Required actions –
**A)** Please translate this sentence from the forum post about CWL ResourceRequirement into Spanish: "I’m working on a project that uses Workflows with ResourceRequirement entries."
**B)** Pick up the forum post about CWL ResourceRequirement at its last line and carry it forward.

Document extract –

start

How does ResourceRequirement work?

Hi,

I’m working on a project that uses Workflows with ResourceRequirement entries. I’ve been trying to detect any conflicts between ramMin/ramMax and coresMin/coresMax values in our CWL files.

As asked by my coworker, I tested this using cwltool to see if it can identify:

  • whether a step/run requirements is not larger than the global requirements
  • whether the resourceMin is not larger than the resourceMax in any requirements.

before running the job, but it seems that cwltool does not check for conflicts between the minimum and maximum resource values(?)

For example, even with the following configurations, the job still runs:

cwlVersion: v1.2
class: Workflow
label: "Higher coresMin Workflow"
doc: The Workflow ResourceRequirement has a coresMin higher than its coresMax = failure

requirements:
  ResourceRequirement:
    coresMin: 4 # > coresMax=2, should'nt work, right?

end

Data entries –
start

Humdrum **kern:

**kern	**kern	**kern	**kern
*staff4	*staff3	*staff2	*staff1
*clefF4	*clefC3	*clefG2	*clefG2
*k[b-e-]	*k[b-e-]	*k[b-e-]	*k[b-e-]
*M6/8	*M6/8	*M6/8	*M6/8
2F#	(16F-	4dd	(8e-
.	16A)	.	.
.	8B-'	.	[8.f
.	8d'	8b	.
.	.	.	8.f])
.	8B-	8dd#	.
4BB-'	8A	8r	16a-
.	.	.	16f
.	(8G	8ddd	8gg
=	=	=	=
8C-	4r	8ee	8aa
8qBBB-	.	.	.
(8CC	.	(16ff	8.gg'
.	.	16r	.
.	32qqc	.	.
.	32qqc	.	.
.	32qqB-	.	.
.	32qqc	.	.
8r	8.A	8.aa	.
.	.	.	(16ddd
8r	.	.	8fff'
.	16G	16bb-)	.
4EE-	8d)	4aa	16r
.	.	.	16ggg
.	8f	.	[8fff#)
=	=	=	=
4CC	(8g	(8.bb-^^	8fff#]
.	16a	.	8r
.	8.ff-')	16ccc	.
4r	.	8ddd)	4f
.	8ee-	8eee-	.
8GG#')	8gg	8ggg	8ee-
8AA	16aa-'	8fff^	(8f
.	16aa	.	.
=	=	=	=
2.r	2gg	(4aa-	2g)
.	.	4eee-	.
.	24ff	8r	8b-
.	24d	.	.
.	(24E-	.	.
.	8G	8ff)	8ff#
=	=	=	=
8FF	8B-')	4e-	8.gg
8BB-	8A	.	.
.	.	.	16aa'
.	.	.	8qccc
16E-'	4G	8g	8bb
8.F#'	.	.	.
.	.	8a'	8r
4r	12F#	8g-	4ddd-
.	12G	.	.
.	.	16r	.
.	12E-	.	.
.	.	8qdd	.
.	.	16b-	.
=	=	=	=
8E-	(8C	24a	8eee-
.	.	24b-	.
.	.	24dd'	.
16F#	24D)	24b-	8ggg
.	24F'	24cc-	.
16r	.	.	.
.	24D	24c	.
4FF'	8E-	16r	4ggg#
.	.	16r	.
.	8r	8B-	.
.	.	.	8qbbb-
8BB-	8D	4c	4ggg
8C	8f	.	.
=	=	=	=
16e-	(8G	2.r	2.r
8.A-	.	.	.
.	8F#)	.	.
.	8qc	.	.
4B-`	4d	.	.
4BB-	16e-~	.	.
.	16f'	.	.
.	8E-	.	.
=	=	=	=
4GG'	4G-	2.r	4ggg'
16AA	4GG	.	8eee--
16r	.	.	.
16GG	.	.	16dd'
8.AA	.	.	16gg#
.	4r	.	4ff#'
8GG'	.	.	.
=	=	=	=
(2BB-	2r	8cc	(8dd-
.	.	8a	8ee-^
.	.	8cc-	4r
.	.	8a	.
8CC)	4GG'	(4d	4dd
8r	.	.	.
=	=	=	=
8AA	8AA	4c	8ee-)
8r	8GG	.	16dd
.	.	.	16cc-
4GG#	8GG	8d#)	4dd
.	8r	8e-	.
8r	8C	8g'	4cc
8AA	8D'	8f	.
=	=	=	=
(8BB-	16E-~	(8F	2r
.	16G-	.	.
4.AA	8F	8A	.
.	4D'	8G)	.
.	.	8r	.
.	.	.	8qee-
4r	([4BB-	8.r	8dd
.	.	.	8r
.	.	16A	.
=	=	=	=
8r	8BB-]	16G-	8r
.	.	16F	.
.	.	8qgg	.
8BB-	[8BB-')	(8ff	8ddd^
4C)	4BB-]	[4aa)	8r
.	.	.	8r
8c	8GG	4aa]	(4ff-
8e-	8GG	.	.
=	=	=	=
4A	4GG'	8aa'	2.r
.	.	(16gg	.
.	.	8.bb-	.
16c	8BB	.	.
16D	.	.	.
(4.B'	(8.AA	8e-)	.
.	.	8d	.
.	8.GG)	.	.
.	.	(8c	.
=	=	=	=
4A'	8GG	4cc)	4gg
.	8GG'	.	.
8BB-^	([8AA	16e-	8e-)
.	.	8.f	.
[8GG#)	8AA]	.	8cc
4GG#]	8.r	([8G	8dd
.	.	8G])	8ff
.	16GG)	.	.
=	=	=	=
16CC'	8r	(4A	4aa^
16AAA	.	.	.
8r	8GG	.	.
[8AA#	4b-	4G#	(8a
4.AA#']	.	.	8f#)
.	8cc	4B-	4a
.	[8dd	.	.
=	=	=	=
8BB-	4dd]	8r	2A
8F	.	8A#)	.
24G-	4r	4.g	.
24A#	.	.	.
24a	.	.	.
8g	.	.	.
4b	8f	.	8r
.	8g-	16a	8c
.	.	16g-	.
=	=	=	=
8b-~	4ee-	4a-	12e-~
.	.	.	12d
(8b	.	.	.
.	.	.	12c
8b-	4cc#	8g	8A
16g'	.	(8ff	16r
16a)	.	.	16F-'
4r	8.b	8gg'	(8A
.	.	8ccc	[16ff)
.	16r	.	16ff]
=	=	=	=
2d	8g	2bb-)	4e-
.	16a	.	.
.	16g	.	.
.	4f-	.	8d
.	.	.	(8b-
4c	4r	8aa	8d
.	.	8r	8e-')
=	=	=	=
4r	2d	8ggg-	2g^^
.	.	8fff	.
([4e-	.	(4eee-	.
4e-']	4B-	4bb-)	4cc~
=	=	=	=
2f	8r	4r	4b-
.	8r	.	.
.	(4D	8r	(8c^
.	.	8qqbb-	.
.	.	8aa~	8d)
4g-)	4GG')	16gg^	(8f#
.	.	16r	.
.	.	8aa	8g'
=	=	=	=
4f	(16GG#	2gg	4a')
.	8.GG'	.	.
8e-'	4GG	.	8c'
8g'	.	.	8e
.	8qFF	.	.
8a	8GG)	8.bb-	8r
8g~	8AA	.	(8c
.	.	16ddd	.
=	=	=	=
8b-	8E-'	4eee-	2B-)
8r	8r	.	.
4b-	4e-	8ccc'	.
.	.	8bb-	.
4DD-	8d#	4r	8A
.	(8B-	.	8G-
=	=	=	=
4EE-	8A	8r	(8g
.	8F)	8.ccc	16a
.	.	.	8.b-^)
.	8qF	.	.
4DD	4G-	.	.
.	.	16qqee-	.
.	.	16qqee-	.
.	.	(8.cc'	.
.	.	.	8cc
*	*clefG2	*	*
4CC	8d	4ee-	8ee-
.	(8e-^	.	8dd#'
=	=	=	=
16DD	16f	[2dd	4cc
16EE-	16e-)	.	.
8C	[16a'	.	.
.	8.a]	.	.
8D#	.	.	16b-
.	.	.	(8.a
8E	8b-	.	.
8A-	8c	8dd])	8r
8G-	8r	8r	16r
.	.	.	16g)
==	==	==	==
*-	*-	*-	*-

end

Answers to the exercise –
**A)** Estoy trabajando en un proyecto que usa Workflows con entradas ResourceRequirement.

**B)**
    coresMax: 2
inputs: []
outputs: []

steps:
  good_step:
    run:
      class: CommandLineTool
      baseCommand: ["echo", "Hello World"]
      inputs: []
      outputs: []
    out: []
    in: []
cwlVersion: v1.2
class: Workflow
label: "Higher WorkflowStep coresMin than Workflow coresMax"
doc: The WorkflowStep ResourceRequirement has a coresMin higher than the Workflow ResourceRequirement coresMax = failure

inputs: []
outputs: []
requirements:
  ResourceRequirement:
    coresMax: 2 # also equals coresMin (when coresMin not specified)

steps:
  too_high_cores:
    requirements:
      ResourceRequirement:
        coresMin: 4 # > globalCoresMax=2, shouldn't work right?
    run:
      class: CommandLineTool
      baseCommand: ["echo", "Hello World"]
      inputs: []
      outputs: []
    in: []
    out: []

Am I doing/understanding something wrong? Or is my CWL job simply too simple for the ResourceRequirement to be taken into account?

Hi @Stellatsuu

ResourceRequirement is for CommandLineTool, not for Workflow.
Setting ResourceRequirement in the workflow will not set this as a ‘global’ variable.

cwlVersion: v1.2
class: Workflow
label: "Higher WorkflowStep coresMin than Workflow coresMax"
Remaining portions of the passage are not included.